Several area towns and communities have updated their “chicken” policies to allow families to have hens as a backyard addition. If allowed, the rule of thumb is 3 hens to every 2 adults. This will provide eggs and if desired, meat. Baby chicks are cute and fuzzy but grown chickens are full of personality. Bantam chickens are much smaller than a standard hen and are available in lots of colors and feather configurations. Easter egger hens may lay green or blue colored eggs. Local feed and hardware stores will begin getting baby chickens, heat lamps, feed and supplies in stock in the next few weeks. Several stores have a minimum number to purchase to deter the person who wants “one chick because it’s cute”. Baby chicks must be kept warm and dry and out of reach of other animals, including household pets (like dogs) that tend to find them a bite sized snack or play toy. When the birds are old enough to go outdoors, make sure you have an enclosed pen with weatherproof housing to stay in at night and to get out of the weather. Fencing is key and needs to include the ground of their pen to avoid digging predators such as fox and dogs. A top on the pen will prevent racoons, possums and large birds from stealing your livestock.

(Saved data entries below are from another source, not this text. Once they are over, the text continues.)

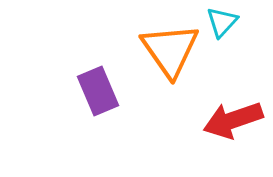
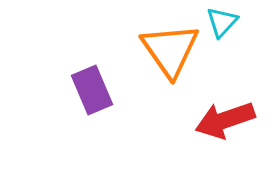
purple rectangle: moved 6 px left, 1 px up
red arrow: moved 8 px left
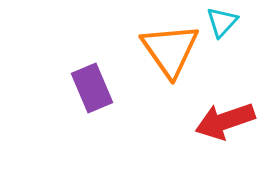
purple rectangle: moved 2 px up
red arrow: moved 1 px down
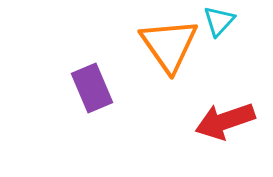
cyan triangle: moved 3 px left, 1 px up
orange triangle: moved 1 px left, 5 px up
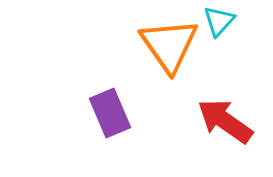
purple rectangle: moved 18 px right, 25 px down
red arrow: rotated 54 degrees clockwise
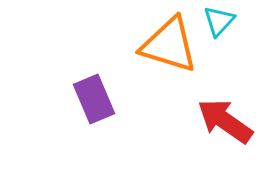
orange triangle: rotated 38 degrees counterclockwise
purple rectangle: moved 16 px left, 14 px up
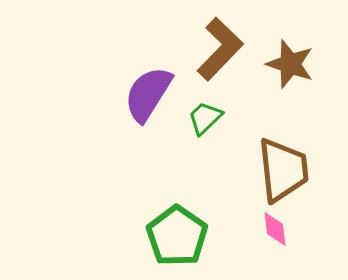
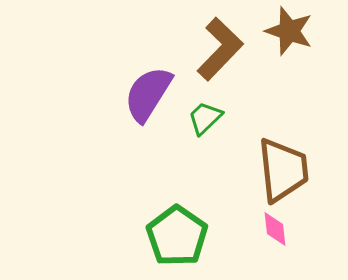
brown star: moved 1 px left, 33 px up
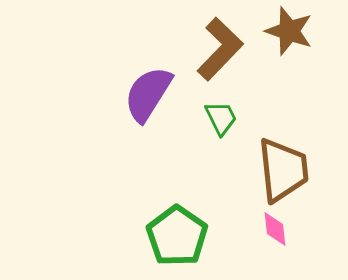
green trapezoid: moved 16 px right; rotated 108 degrees clockwise
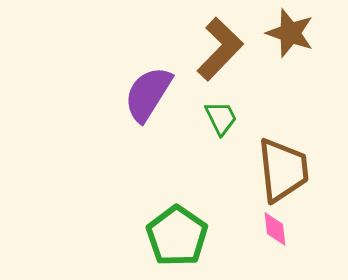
brown star: moved 1 px right, 2 px down
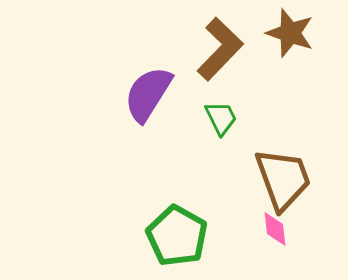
brown trapezoid: moved 9 px down; rotated 14 degrees counterclockwise
green pentagon: rotated 6 degrees counterclockwise
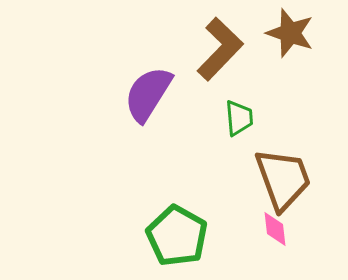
green trapezoid: moved 18 px right; rotated 21 degrees clockwise
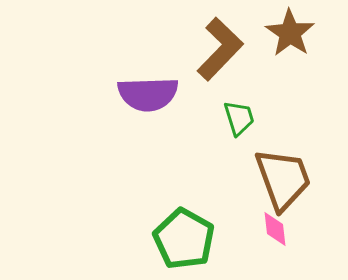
brown star: rotated 15 degrees clockwise
purple semicircle: rotated 124 degrees counterclockwise
green trapezoid: rotated 12 degrees counterclockwise
green pentagon: moved 7 px right, 3 px down
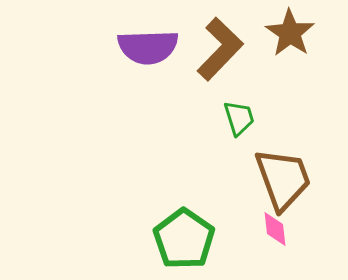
purple semicircle: moved 47 px up
green pentagon: rotated 6 degrees clockwise
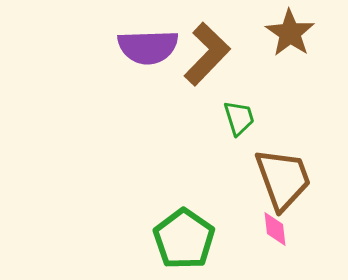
brown L-shape: moved 13 px left, 5 px down
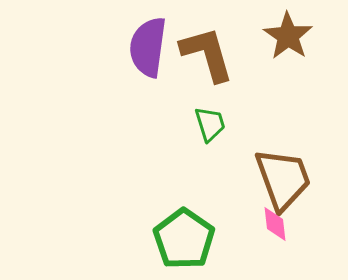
brown star: moved 2 px left, 3 px down
purple semicircle: rotated 100 degrees clockwise
brown L-shape: rotated 60 degrees counterclockwise
green trapezoid: moved 29 px left, 6 px down
pink diamond: moved 5 px up
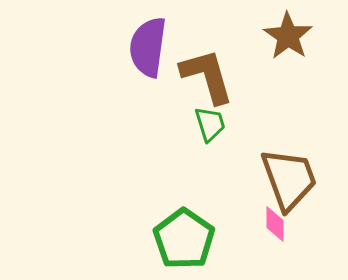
brown L-shape: moved 22 px down
brown trapezoid: moved 6 px right
pink diamond: rotated 6 degrees clockwise
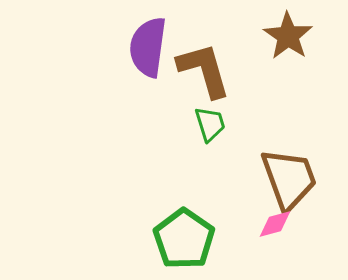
brown L-shape: moved 3 px left, 6 px up
pink diamond: rotated 75 degrees clockwise
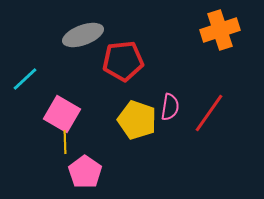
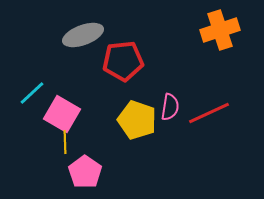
cyan line: moved 7 px right, 14 px down
red line: rotated 30 degrees clockwise
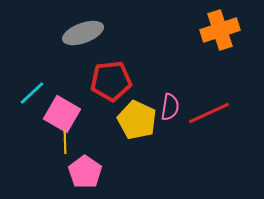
gray ellipse: moved 2 px up
red pentagon: moved 12 px left, 20 px down
yellow pentagon: rotated 6 degrees clockwise
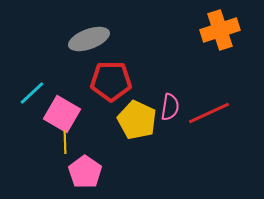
gray ellipse: moved 6 px right, 6 px down
red pentagon: rotated 6 degrees clockwise
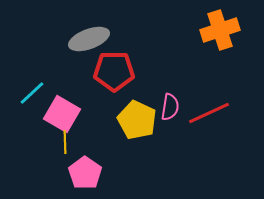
red pentagon: moved 3 px right, 10 px up
pink pentagon: moved 1 px down
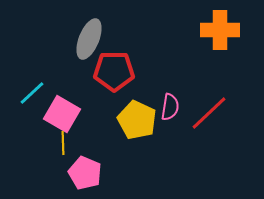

Not a fan of chickens but still love eggs? Ducks are a wonderful egg laying bird and unlike a chicken egg, a duck egg may have multiple yokes, which is great for cooking. Ducks will require the same type of contained pen but will also require large amounts of water – such as a kiddie pool. Ducks are messy and love to filter dirt in the water so constant upkeep of clean water is necessary.

Helping yourself or your family to be more self-sufficient is always a good thing. Local farm groups have flock swaps and exchanges and can offer lots of information for the person just starting out. Check with your local zoning regulations before making purchases and don’t be afraid to research the breed or variety you would like to raise. Live in an HOA? How about suggesting a community chicken coop and garden. Chickens are wonderful at getting rid of pests and insects. This is also a great way to teach children about responsibility and chores.